AbstractWe report electric‐dichroism and electron‐microscopic studies of chromatin fibers fixed by protein–protein crosslinking at salt concentrations ranging from 10 to 100 mM. The results confirm a progressive disorganization of the fiber as the salt concentration is lowered. The positive dichroism and large polarizability anisotropy characteristic of the 300‐Å diameter fiber found in 100 mM salt are replaced by negative dichroism and smaller effective polarizability anisotropy or dipole moment for samples fixed at lower salt concentration. We interpret the results in terms of segmental, field‐induced orientation of the disorganized structure which is present in low salt concentrations.
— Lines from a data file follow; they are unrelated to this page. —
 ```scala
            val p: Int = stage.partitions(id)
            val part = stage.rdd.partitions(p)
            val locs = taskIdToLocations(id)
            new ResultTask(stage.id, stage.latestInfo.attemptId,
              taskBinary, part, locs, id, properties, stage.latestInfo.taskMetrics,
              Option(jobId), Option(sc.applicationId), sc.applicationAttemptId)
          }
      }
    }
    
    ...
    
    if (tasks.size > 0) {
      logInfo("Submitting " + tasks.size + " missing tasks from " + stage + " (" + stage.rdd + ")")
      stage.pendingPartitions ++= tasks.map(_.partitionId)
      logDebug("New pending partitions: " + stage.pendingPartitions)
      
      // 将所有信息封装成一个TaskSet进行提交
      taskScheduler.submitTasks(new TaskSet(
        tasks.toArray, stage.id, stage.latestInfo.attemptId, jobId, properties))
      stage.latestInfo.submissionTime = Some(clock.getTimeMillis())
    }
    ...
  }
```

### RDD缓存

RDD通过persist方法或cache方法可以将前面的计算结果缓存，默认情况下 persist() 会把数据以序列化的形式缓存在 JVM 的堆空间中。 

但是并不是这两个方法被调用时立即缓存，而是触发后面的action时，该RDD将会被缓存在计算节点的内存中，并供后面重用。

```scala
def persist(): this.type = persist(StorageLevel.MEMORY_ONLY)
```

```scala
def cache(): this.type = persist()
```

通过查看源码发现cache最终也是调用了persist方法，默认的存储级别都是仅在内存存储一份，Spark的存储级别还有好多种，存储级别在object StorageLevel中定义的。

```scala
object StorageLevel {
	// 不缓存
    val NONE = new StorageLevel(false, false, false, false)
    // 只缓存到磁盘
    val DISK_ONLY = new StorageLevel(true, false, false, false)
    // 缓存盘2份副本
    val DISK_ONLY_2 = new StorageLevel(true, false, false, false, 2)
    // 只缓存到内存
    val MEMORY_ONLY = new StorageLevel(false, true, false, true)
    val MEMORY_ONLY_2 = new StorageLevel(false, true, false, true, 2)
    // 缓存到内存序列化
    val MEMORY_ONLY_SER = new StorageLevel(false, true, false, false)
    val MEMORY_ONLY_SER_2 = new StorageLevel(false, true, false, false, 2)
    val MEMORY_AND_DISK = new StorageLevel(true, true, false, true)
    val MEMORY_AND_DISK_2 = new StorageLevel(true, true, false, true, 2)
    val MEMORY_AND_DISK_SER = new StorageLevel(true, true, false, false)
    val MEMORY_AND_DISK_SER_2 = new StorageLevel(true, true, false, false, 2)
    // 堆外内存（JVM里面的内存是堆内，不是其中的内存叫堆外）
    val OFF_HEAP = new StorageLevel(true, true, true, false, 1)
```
We also observed a field‐induced absorbance decrease in chromatin fibers fixed at salt concentration at and below 100 mM. All three optical effects, namely overall orientation of the high‐salt fixed fiber, segmental orientation of the low‐salt fixed fiber, and field‐induced absorbance decrease, occur on roughly the same time scale, 20–100 μs for 50 nucleosome polynucleosomes. The polarizability anisotropy of fibers fixed in 100 mM salt was found to be proportional to the length of the fragment and to the reciprocal square root of the conductivity of the solution used for electric‐dichroism measurements. Addition of Mg2+ to the measurement buffer affected the dichroism amplitude of samples fixed below 100 mM salt but not those fixed at 100 mM salt. The results reinforce the need for caution in interpreting electric‐dichroism measurements on chromatin fibers because of possible field‐induced distortion effects.